• _WHAT THIS TASK INVOLVES_
Look below for the line that has "22: (241, 63, 17.34)". Set down the lines from there through the line that has "36: (96, 321, 3.52)", exactly as written.

[PROVIDED DATA — start]

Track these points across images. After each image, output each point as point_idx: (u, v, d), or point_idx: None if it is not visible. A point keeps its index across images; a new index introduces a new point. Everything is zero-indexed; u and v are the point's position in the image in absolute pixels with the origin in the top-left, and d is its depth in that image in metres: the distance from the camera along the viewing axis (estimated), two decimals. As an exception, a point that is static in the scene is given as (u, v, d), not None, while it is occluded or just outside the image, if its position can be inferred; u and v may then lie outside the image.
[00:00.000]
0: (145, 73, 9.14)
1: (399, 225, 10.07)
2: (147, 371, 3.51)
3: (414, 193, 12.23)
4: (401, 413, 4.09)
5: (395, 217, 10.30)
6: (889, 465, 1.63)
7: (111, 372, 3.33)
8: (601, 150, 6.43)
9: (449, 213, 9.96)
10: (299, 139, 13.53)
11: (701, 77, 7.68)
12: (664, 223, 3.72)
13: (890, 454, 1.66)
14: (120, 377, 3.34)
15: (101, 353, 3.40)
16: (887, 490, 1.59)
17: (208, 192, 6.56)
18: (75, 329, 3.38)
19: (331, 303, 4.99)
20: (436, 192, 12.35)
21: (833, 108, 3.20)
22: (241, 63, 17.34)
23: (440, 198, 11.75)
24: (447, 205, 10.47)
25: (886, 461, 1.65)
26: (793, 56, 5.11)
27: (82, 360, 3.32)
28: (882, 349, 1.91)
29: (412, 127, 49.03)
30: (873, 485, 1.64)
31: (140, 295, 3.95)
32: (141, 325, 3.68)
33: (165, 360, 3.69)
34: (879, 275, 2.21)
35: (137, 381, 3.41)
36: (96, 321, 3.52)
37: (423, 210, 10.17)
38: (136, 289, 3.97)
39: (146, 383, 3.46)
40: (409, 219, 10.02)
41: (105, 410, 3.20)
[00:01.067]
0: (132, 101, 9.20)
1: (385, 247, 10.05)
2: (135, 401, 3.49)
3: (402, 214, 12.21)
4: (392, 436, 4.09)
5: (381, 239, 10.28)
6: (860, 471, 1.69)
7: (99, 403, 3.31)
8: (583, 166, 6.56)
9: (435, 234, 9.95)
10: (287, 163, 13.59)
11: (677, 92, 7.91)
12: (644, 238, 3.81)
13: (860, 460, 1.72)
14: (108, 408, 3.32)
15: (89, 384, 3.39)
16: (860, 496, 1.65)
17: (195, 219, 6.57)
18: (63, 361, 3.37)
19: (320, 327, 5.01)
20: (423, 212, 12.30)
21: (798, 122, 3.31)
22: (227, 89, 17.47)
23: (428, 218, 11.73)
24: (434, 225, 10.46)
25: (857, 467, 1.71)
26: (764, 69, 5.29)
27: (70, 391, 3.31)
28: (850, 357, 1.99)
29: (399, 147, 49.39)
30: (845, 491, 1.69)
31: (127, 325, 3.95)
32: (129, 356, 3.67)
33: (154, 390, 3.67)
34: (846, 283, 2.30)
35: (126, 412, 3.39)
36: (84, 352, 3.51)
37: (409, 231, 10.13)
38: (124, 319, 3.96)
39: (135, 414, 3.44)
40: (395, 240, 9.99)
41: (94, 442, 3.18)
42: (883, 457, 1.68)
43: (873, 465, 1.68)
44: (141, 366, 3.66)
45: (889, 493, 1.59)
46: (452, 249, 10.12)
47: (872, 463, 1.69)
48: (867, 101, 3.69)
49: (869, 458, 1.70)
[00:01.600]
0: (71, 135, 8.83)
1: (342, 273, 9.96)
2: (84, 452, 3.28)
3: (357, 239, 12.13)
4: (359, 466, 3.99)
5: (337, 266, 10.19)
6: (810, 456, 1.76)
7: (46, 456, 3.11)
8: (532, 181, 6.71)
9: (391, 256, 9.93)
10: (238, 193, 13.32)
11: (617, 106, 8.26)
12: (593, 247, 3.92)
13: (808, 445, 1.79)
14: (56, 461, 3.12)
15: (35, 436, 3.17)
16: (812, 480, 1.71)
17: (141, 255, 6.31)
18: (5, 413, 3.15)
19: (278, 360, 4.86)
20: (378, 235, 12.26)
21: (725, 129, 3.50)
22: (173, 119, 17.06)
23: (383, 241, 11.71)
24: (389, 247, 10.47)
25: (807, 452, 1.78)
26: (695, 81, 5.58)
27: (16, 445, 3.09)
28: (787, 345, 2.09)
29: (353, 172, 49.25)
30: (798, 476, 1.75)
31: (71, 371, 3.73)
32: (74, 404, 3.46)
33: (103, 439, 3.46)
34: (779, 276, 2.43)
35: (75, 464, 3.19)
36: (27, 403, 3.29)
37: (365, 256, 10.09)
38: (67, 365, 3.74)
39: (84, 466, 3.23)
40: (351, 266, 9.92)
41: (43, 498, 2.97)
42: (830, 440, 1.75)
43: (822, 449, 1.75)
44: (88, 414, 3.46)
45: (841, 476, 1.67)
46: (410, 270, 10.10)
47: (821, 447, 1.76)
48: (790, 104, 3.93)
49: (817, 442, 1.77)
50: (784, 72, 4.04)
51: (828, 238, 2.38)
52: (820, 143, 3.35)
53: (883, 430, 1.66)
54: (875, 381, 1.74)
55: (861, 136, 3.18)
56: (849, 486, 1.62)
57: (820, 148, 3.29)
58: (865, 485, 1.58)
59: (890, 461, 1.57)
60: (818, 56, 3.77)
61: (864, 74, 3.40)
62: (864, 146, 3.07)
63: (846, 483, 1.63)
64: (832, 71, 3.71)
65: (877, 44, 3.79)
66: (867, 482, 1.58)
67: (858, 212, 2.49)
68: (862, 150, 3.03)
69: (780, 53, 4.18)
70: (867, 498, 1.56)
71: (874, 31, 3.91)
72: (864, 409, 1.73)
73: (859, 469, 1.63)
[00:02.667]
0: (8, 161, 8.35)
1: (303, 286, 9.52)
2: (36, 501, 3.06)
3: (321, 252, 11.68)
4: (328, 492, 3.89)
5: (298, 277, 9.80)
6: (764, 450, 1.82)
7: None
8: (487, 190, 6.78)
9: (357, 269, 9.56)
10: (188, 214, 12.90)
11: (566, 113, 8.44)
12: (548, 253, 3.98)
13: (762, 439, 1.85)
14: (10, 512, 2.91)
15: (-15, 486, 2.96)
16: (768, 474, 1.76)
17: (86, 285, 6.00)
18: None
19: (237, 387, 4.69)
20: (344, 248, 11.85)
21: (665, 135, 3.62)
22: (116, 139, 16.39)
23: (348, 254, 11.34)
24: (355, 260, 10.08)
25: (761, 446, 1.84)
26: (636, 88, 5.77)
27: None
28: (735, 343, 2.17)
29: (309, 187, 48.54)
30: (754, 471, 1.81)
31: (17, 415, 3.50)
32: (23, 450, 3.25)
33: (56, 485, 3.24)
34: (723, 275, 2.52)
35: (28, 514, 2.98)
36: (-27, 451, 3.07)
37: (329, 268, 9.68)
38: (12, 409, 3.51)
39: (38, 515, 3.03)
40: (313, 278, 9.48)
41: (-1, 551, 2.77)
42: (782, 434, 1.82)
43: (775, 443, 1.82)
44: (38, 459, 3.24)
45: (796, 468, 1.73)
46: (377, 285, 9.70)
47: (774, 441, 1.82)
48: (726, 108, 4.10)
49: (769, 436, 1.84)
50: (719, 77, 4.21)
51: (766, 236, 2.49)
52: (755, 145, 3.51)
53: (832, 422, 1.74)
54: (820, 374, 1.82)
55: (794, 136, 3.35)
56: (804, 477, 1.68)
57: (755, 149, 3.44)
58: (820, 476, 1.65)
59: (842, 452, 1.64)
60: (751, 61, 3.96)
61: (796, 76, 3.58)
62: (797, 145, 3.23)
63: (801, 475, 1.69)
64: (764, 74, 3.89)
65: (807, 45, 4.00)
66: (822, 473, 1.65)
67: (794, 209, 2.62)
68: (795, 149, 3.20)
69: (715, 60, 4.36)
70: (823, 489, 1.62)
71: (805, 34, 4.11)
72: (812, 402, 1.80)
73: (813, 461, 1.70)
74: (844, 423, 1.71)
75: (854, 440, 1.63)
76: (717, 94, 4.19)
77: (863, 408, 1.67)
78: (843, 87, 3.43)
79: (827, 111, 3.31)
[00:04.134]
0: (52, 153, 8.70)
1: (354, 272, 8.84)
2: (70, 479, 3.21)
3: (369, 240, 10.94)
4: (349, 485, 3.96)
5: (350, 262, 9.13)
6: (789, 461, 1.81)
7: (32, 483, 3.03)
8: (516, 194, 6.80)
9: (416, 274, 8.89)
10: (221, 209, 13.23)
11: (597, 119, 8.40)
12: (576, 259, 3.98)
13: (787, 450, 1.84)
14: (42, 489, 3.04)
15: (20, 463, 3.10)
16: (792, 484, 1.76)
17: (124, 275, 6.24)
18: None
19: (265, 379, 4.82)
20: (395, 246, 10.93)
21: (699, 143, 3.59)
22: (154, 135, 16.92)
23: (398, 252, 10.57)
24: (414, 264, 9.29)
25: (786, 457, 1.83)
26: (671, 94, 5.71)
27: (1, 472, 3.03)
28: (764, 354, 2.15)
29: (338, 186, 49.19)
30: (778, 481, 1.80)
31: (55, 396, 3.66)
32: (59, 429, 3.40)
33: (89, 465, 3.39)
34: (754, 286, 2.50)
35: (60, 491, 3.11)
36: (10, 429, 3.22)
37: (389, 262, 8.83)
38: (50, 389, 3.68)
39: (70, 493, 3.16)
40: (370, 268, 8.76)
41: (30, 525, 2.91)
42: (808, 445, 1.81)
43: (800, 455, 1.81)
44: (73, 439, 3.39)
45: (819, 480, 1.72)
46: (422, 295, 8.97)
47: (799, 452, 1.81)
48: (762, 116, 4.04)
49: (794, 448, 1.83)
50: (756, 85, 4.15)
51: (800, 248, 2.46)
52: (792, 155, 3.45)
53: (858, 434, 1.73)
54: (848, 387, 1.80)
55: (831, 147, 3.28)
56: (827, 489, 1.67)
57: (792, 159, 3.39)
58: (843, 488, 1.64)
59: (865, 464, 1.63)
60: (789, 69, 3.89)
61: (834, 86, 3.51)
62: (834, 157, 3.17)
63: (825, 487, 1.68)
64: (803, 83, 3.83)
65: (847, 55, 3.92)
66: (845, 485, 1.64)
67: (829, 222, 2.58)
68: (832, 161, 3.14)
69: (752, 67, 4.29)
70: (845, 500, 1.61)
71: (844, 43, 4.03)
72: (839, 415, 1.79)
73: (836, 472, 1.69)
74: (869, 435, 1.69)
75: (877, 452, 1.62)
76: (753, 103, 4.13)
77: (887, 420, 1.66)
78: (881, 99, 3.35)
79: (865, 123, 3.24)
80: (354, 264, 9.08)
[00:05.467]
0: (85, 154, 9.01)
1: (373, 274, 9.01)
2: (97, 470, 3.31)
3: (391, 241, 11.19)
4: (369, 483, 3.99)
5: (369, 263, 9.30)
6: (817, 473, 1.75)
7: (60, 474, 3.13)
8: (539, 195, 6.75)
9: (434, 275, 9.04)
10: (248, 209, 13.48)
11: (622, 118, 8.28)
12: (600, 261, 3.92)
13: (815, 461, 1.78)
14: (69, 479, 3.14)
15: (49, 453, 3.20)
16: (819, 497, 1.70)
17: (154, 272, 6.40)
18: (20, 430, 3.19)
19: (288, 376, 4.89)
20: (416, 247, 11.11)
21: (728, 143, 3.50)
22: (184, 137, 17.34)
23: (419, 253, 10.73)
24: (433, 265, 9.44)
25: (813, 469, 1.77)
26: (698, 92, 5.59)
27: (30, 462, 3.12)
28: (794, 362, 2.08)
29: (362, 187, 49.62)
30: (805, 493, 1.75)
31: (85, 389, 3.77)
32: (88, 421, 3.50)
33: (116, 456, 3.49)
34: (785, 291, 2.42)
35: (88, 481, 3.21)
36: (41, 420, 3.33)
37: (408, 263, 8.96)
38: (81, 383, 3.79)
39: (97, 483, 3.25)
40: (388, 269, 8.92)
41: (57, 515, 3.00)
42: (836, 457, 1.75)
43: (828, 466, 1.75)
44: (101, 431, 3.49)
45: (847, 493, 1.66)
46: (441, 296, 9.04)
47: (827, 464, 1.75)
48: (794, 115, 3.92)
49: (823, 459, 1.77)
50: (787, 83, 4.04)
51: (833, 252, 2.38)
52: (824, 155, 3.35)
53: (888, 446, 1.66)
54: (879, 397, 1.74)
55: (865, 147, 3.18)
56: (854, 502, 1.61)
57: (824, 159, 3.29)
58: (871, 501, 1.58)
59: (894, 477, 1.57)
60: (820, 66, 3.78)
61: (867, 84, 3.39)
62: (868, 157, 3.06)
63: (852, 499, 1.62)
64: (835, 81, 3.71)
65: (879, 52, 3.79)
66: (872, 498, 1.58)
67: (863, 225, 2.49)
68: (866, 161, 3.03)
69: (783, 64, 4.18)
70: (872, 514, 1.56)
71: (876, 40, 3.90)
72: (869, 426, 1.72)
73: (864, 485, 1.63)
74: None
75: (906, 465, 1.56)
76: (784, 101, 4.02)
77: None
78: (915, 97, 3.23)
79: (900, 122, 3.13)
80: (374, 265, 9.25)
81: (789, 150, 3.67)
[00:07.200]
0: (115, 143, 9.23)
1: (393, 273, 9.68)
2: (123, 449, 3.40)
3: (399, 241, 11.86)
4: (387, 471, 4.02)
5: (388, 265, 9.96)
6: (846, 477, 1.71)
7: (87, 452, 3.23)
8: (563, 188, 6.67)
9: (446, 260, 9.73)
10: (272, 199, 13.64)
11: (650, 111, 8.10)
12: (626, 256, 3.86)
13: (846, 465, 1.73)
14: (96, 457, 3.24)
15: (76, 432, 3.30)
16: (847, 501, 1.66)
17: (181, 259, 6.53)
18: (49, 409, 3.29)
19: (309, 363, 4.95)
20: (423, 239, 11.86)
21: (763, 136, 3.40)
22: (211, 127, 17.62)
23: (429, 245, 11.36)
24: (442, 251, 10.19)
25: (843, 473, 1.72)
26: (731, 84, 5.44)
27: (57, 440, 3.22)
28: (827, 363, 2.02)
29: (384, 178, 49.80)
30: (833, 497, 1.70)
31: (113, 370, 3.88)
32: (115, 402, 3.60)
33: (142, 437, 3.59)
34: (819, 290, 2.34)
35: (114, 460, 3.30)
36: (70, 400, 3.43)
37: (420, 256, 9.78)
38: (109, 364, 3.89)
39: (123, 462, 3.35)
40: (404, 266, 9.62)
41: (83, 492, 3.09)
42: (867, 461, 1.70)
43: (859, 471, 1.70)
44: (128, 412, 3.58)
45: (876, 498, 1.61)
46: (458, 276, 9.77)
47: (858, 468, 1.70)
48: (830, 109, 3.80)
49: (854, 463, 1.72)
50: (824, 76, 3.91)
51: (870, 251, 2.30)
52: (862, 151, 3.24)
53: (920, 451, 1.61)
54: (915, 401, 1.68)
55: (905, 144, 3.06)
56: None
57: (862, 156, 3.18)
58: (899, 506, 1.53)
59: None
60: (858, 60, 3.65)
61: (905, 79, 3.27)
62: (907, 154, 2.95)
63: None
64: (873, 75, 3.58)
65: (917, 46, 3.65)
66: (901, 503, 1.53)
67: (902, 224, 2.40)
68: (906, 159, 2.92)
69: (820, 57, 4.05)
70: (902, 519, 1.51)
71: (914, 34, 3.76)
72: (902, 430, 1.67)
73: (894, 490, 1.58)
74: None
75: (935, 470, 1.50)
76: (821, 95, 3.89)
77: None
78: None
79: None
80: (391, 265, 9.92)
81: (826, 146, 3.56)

[PROVIDED DATA — finish]

• _TASK ANSWER_
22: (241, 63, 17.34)
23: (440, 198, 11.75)
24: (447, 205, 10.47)
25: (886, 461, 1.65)
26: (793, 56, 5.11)
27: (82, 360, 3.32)
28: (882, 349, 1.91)
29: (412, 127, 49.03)
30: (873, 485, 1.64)
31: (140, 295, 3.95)
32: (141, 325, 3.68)
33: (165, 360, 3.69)
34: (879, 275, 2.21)
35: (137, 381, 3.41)
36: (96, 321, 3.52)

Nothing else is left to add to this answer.